--- Your objective ---
Without any omission, reproduce the records that follow.

◇ ◇ ◇ ◇ ◇ ◇ ◇

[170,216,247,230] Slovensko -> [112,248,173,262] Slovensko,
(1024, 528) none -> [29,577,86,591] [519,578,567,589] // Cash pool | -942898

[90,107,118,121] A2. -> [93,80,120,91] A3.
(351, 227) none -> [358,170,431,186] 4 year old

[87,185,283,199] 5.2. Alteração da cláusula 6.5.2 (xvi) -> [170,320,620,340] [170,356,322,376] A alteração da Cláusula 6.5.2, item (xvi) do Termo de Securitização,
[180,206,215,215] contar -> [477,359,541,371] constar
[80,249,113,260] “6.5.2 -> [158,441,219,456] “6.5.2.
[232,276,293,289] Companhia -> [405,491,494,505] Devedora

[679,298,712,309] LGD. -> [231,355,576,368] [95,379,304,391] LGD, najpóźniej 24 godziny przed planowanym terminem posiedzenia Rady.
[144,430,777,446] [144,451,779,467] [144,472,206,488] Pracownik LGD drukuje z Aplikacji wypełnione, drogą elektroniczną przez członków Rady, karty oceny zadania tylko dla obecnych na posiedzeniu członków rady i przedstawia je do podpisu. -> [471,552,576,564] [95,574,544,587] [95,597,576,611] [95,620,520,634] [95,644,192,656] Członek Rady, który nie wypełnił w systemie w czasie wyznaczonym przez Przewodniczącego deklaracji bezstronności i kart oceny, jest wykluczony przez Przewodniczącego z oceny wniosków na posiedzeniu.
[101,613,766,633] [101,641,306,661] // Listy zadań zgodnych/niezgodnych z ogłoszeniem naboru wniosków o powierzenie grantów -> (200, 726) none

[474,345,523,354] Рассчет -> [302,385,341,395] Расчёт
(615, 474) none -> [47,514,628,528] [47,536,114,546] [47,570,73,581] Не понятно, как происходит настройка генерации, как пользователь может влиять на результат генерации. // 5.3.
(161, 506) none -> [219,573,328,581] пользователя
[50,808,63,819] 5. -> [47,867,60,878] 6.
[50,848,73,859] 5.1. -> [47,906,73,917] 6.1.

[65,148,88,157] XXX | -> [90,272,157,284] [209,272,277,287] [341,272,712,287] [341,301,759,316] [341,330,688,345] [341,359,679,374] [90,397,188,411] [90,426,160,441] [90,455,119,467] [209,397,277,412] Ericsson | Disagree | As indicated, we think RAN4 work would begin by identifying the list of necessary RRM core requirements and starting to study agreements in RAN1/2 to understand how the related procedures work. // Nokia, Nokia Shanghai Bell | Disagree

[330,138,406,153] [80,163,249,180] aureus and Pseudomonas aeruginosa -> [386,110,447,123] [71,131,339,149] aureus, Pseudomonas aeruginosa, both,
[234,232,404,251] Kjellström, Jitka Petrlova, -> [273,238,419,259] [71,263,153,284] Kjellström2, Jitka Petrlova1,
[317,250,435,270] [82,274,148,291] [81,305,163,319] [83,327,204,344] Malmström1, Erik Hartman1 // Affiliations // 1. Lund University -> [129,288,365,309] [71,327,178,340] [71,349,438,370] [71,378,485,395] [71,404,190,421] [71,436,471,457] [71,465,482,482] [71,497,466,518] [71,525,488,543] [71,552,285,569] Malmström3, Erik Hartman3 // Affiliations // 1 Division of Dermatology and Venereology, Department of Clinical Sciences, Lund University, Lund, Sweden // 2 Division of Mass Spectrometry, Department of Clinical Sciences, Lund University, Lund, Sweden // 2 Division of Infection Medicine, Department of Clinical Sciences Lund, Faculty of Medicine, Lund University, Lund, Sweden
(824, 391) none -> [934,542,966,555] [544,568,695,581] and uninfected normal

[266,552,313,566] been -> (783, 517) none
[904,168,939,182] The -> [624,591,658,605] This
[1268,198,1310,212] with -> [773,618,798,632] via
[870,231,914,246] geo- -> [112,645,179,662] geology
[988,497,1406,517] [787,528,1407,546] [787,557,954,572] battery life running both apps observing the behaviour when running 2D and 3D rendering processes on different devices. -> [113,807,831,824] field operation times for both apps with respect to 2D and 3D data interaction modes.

◇ ◇ ◇ ◇ ◇ ◇ ◇

--- Solution to this exercise ---
[170,216,247,230] Slovensko -> [112,248,173,262] Slovensko,
(1024, 528) none -> [29,577,86,591] [519,578,567,589] // Cash pool | -942898

[90,107,118,121] A2. -> [93,80,120,91] A3.
(351, 227) none -> [358,170,431,186] 4 year old

[87,185,283,199] 5.2. Alteração da cláusula 6.5.2 (xvi) -> [170,320,620,340] [170,356,322,376] A alteração da Cláusula 6.5.2, item (xvi) do Termo de Securitização,
[180,206,215,215] contar -> [477,359,541,371] constar
[80,249,113,260] “6.5.2 -> [158,441,219,456] “6.5.2.
[232,276,293,289] Companhia -> [405,491,494,505] Devedora

[679,298,712,309] LGD. -> [231,355,576,368] [95,379,304,391] LGD, najpóźniej 24 godziny przed planowanym terminem posiedzenia Rady.
[144,430,777,446] [144,451,779,467] [144,472,206,488] Pracownik LGD drukuje z Aplikacji wypełnione, drogą elektroniczną przez członków Rady, karty oceny zadania tylko dla obecnych na posiedzeniu członków rady i przedstawia je do podpisu. -> [471,552,576,564] [95,574,544,587] [95,597,576,611] [95,620,520,634] [95,644,192,656] Członek Rady, który nie wypełnił w systemie w czasie wyznaczonym przez Przewodniczącego deklaracji bezstronności i kart oceny, jest wykluczony przez Przewodniczącego z oceny wniosków na posiedzeniu.
[101,613,766,633] [101,641,306,661] // Listy zadań zgodnych/niezgodnych z ogłoszeniem naboru wniosków o powierzenie grantów -> (200, 726) none

[474,345,523,354] Рассчет -> [302,385,341,395] Расчёт
(615, 474) none -> [47,514,628,528] [47,536,114,546] [47,570,73,581] Не понятно, как происходит настройка генерации, как пользователь может влиять на результат генерации. // 5.3.
(161, 506) none -> [219,573,328,581] пользователя
[50,808,63,819] 5. -> [47,867,60,878] 6.
[50,848,73,859] 5.1. -> [47,906,73,917] 6.1.

[65,148,88,157] XXX | -> [90,272,157,284] [209,272,277,287] [341,272,712,287] [341,301,759,316] [341,330,688,345] [341,359,679,374] [90,397,188,411] [90,426,160,441] [90,455,119,467] [209,397,277,412] Ericsson | Disagree | As indicated, we think RAN4 work would begin by identifying the list of necessary RRM core requirements and starting to study agreements in RAN1/2 to understand how the related procedures work. // Nokia, Nokia Shanghai Bell | Disagree

[330,138,406,153] [80,163,249,180] aureus and Pseudomonas aeruginosa -> [386,110,447,123] [71,131,339,149] aureus, Pseudomonas aeruginosa, both,
[234,232,404,251] Kjellström, Jitka Petrlova, -> [273,238,419,259] [71,263,153,284] Kjellström2, Jitka Petrlova1,
[317,250,435,270] [82,274,148,291] [81,305,163,319] [83,327,204,344] Malmström1, Erik Hartman1 // Affiliations // 1. Lund University -> [129,288,365,309] [71,327,178,340] [71,349,438,370] [71,378,485,395] [71,404,190,421] [71,436,471,457] [71,465,482,482] [71,497,466,518] [71,525,488,543] [71,552,285,569] Malmström3, Erik Hartman3 // Affiliations // 1 Division of Dermatology and Venereology, Department of Clinical Sciences, Lund University, Lund, Sweden // 2 Division of Mass Spectrometry, Department of Clinical Sciences, Lund University, Lund, Sweden // 2 Division of Infection Medicine, Department of Clinical Sciences Lund, Faculty of Medicine, Lund University, Lund, Sweden
(824, 391) none -> [934,542,966,555] [544,568,695,581] and uninfected normal

[266,552,313,566] been -> (783, 517) none
[904,168,939,182] The -> [624,591,658,605] This
[1268,198,1310,212] with -> [773,618,798,632] via
[870,231,914,246] geo- -> [112,645,179,662] geology
[988,497,1406,517] [787,528,1407,546] [787,557,954,572] battery life running both apps observing the behaviour when running 2D and 3D rendering processes on different devices. -> [113,807,831,824] field operation times for both apps with respect to 2D and 3D data interaction modes.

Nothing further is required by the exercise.